© MIDR/Divulgação
João Pessoa vive um cenário de alerta meteorológico sem precedentes
Em apenas dois dias, a capital paraibana registrou 196 milímetros de chuva, o equivalente a 70% da média histórica para todo o mês de maio, segundo dados da Coordenadoria Municipal de Proteção e Defesa Civil (Compdec-JP). A média histórica para o período é de 282 mm, o que evidencia a intensidade excepcional das precipitações que assolaram a cidade entre segunda (20) e terça-feira (21).
Os números revelam não apenas um desvio climático pontual, mas um padrão de extremos meteorológicos que vem se repetindo na região Nordeste. Especialistas do Instituto Nacional de Meteorologia (Inmet) já haviam alertado para a possibilidade de chuvas acima da média em maio, devido à combinação de fenômenos como a La Niña e a Zona de Convergência Intertropical (ZCIT), que favorecem a formação de nuvens carregadas sobre o Norte e Nordeste do Brasil. Contudo, a magnitude dos acumulados em tão curto espaço de tempo surpreendeu até mesmo os meteorologistas mais experientes.
Impactos imediatos: alagamentos, deslizamentos e caos urbano
As consequências da tempestade foram imediatas e severas. Bairros inteiros, como Tambaú, Manaíra e Cabo Branco, amanheceram alagados, com ruas transformadas em rios e pontos de ônibus submersos. A Defesa Civil contabilizou mais de 50 ocorrências de deslizamentos de terra em áreas de morros, especialmente nas zonas Sul e Oeste da cidade, onde a ocupação irregular agrava os riscos. Até o momento, não há registros de vítimas fatais, mas três pessoas ficaram feridas após desabamentos em residências na comunidade do Timbó.
O sistema de transporte público também foi duramente afetado. A Companhia de Trânsito e Transportes Urbanos (CTTU) suspendeu temporariamente 12 linhas de ônibus devido à impossibilidade de circulação em vias alagadas.
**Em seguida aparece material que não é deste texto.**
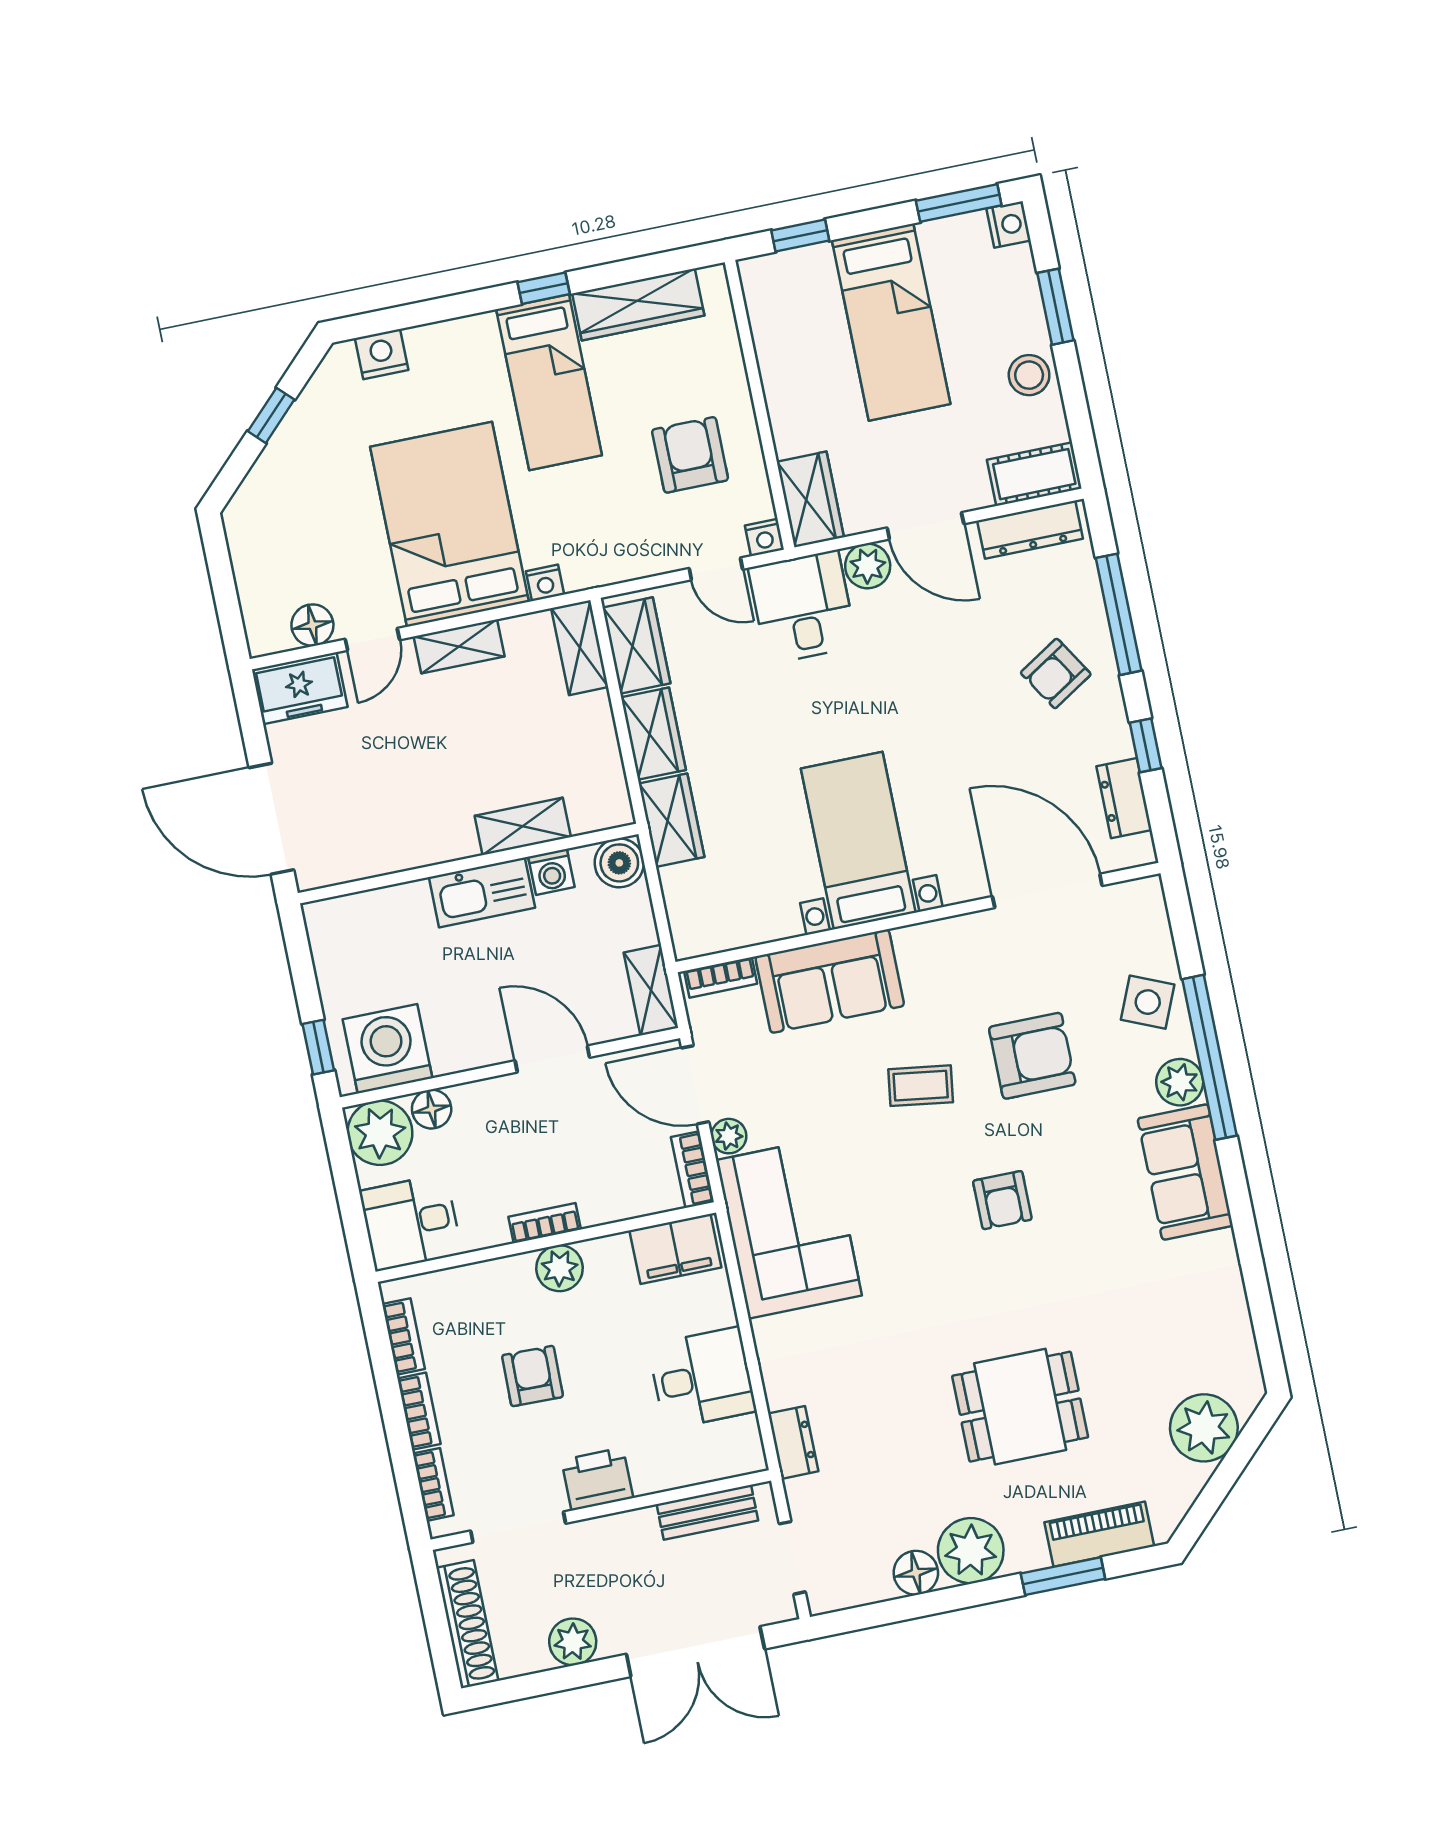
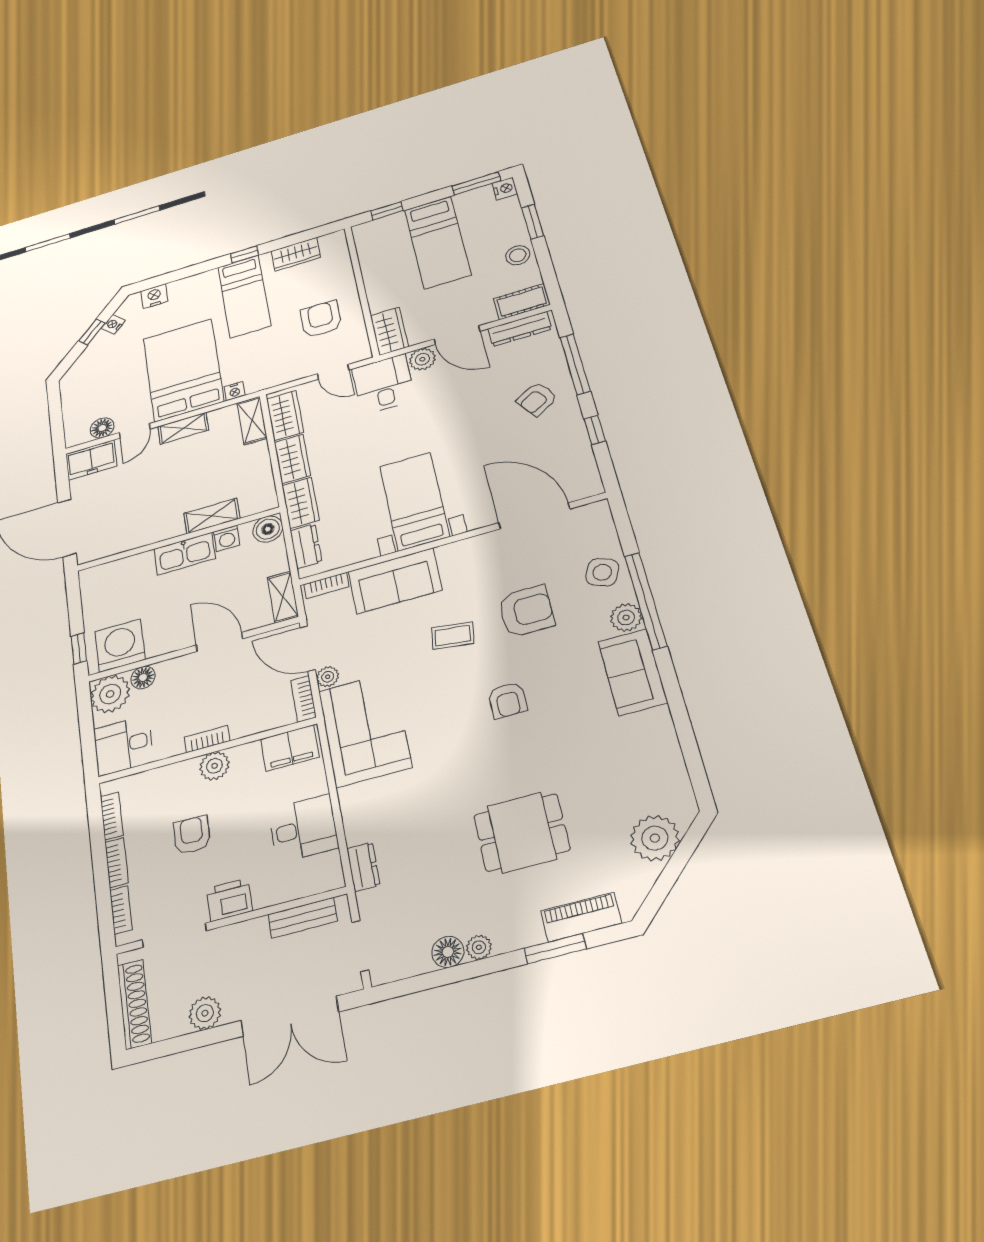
wardrobe: (638, 305) -> (296, 254), width x0.67
nightstand: (764, 538) -> (113, 324), moved, turned 135
dresser: (1124, 798) -> (306, 546), moved, turned 180
plant: (971, 1551) -> (479, 947), width x0.53, depth x0.53

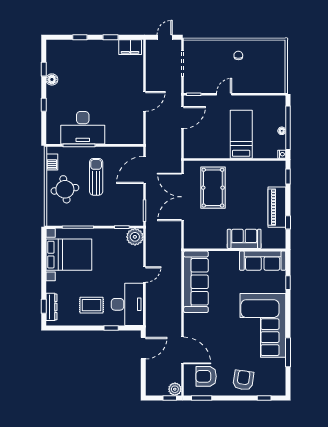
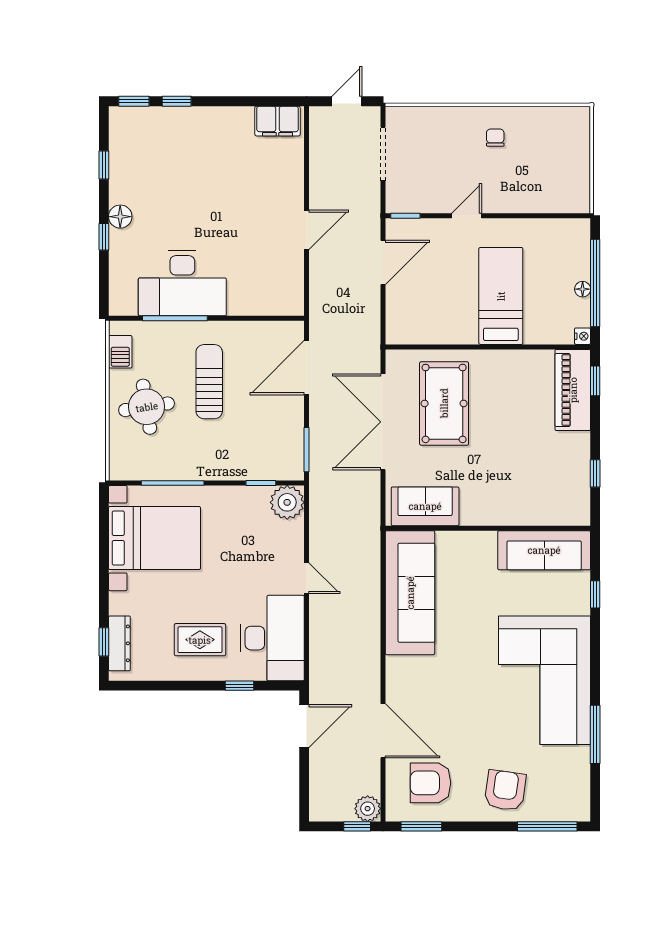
window: (111, 37) -> (134, 101), moved
floor lamp: (52, 79) -> (120, 217), moved
piano: (277, 207) -> (573, 390), moved
sofa: (244, 239) -> (425, 506), moved
door: (145, 275) -> (307, 578), hinge flipped
window: (264, 398) -> (547, 826), width x2.17

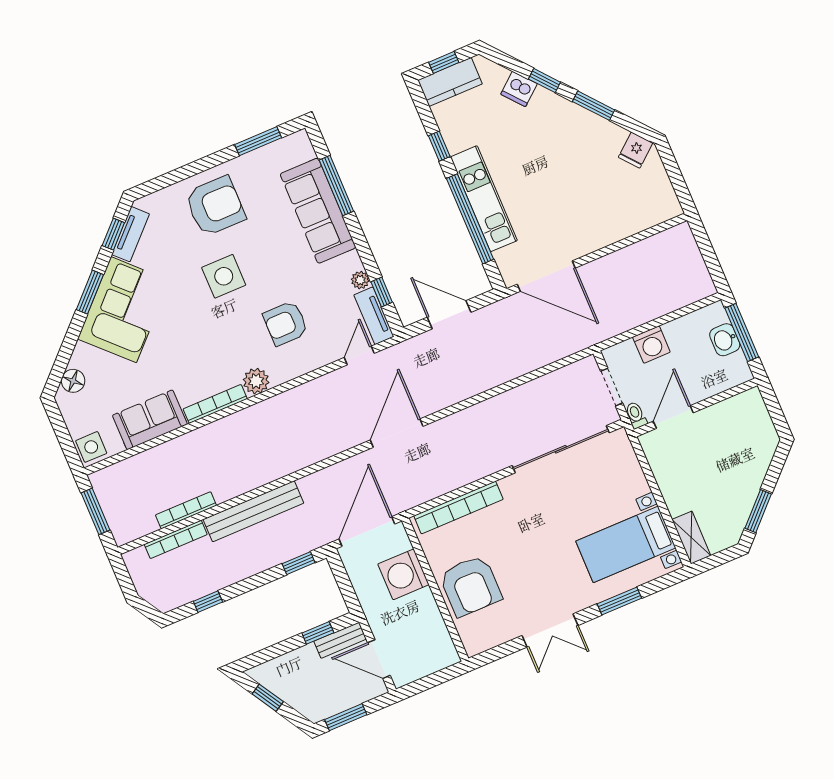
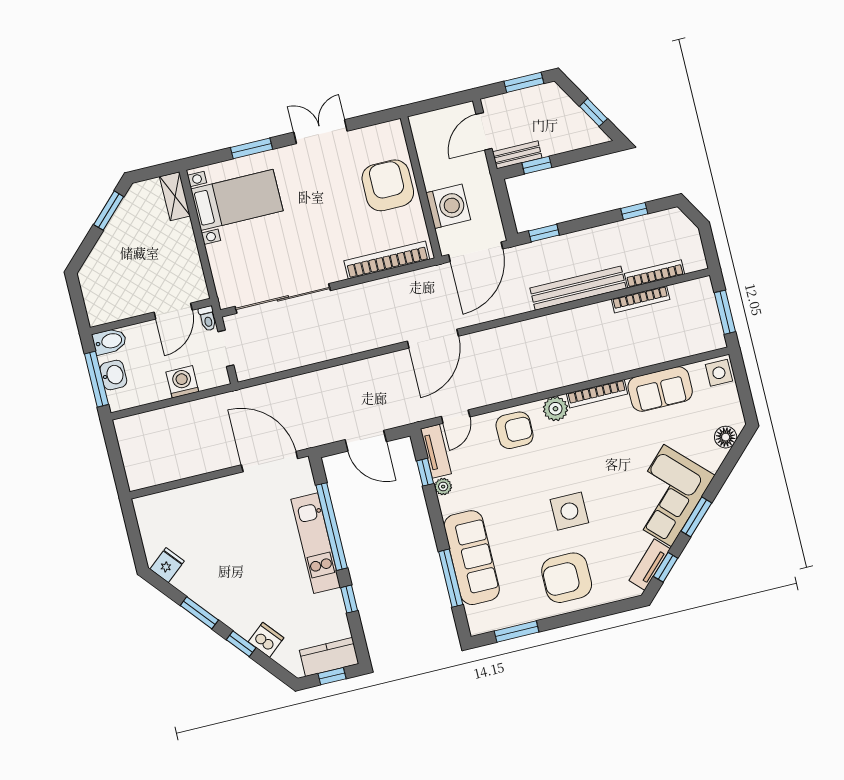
armchair: (286, 323) -> (515, 430), moved
bidet: (735, 374) -> (110, 341), added
door: (379, 659) -> (484, 131), swing flipped

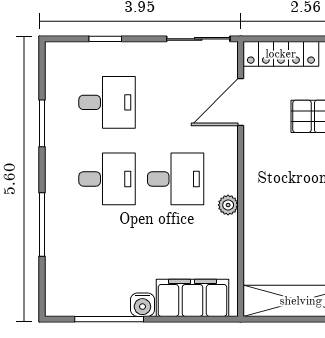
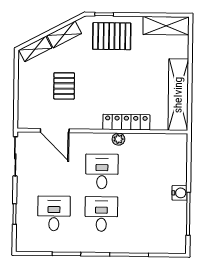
locker: (281, 54) -> (126, 122), moved, turned -90
filing cabinet: (192, 298) -> (176, 162), removed

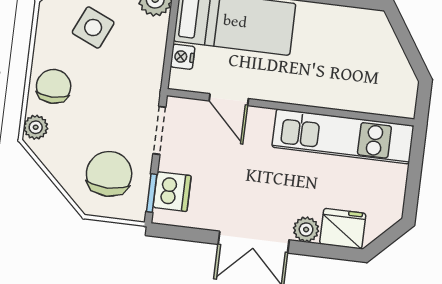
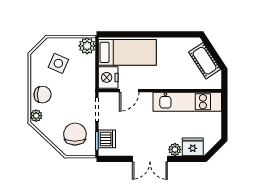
nightstand: (183, 57) -> (108, 77), width x1.89, depth x1.79
cot: (388, 58) -> (205, 61), added
chair: (54, 86) -> (43, 95), turned 91
door: (229, 100) -> (129, 91), hinge flipped

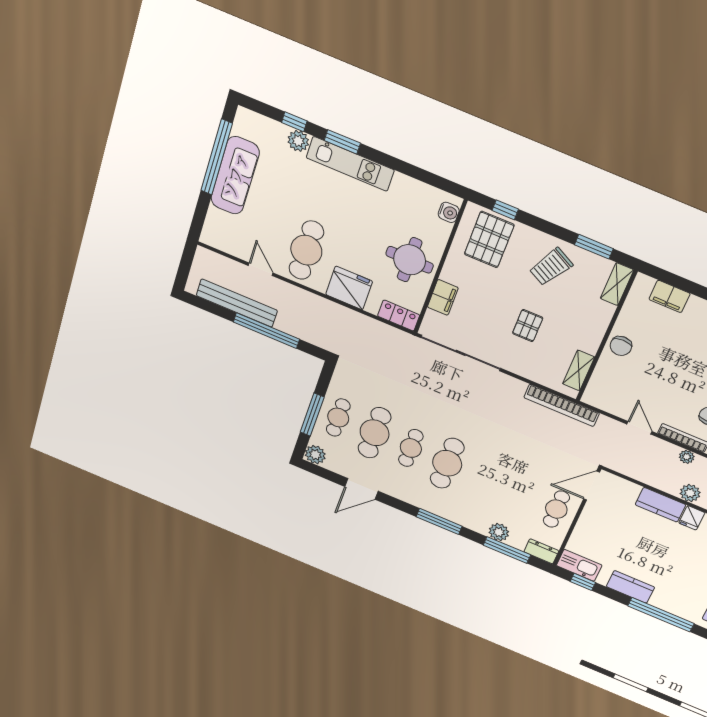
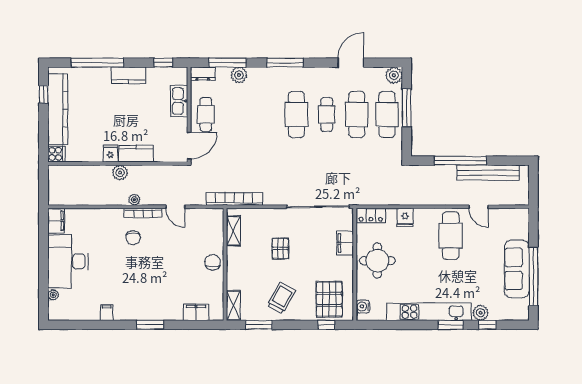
kitchen unit: (350, 164) -> (429, 312), width x1.36
fridge: (349, 288) -> (405, 218), width x0.53, depth x0.75
cafe table: (338, 418) -> (387, 114), width x1.37, depth x1.35
kitchen sink: (579, 565) -> (179, 101), moved, turned 90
Além disso, a Enel-PB registrou 38 ocorrências de queda de energia em diversos pontos da cidade, deixando cerca de 15 mil residências sem luz por até quatro horas. A prefeitura de João Pessoa decretou estado de atenção e acionou equipes de plantão para monitorar áreas de risco e prestar socorro à população.
Mudanças climáticas ou fenômeno passageiro? O que dizem os especialistas
Diante do cenário, surge a dúvida: trata-se de um evento isolado ou um reflexo das mudanças climáticas? O climatologista da Universidade Federal da Paraíba (UFPB), Dr. Marcos Tavares, explica que, embora eventos extremos sempre tenham ocorrido, a frequência e a intensidade vêm aumentando nos últimos anos. “O aquecimento global intensifica a evaporação dos oceanos, o que, combinado com sistemas atmosféricos mais instáveis, resulta em chuvas mais volumosas em períodos mais curtos”, afirmou. Ele destacou ainda que, nos últimos cinco anos, João Pessoa já registrou três episódios de chuvas acima de 150 mm em 24 horas, um número considerado anormal para a região.
Enquanto a Defesa Civil trabalha para minimizar os danos, a população local se pergunta até quando a cidade estará preparada para enfrentar tais adversidades. A prefeitura anunciou a criação de um plano de contingência emergencial, que inclui a limpeza de bueiros, a fiscalização de áreas de risco e a ampliação do sistema de alertas por SMS. No entanto, moradores de comunidades vulneráveis, como o Alto do Mateus, já demonstram ceticismo. “Aqui sempre alaga quando chove forte. O que adianta avisar depois que a água já entrou em casa?”, questionou Maria Silva, moradora do local. A tempestade em João Pessoa, assim, não apenas expôs a fragilidade da infraestrutura urbana, mas também reacendeu o debate sobre a necessidade de políticas públicas mais robustas frente às mudanças climáticas.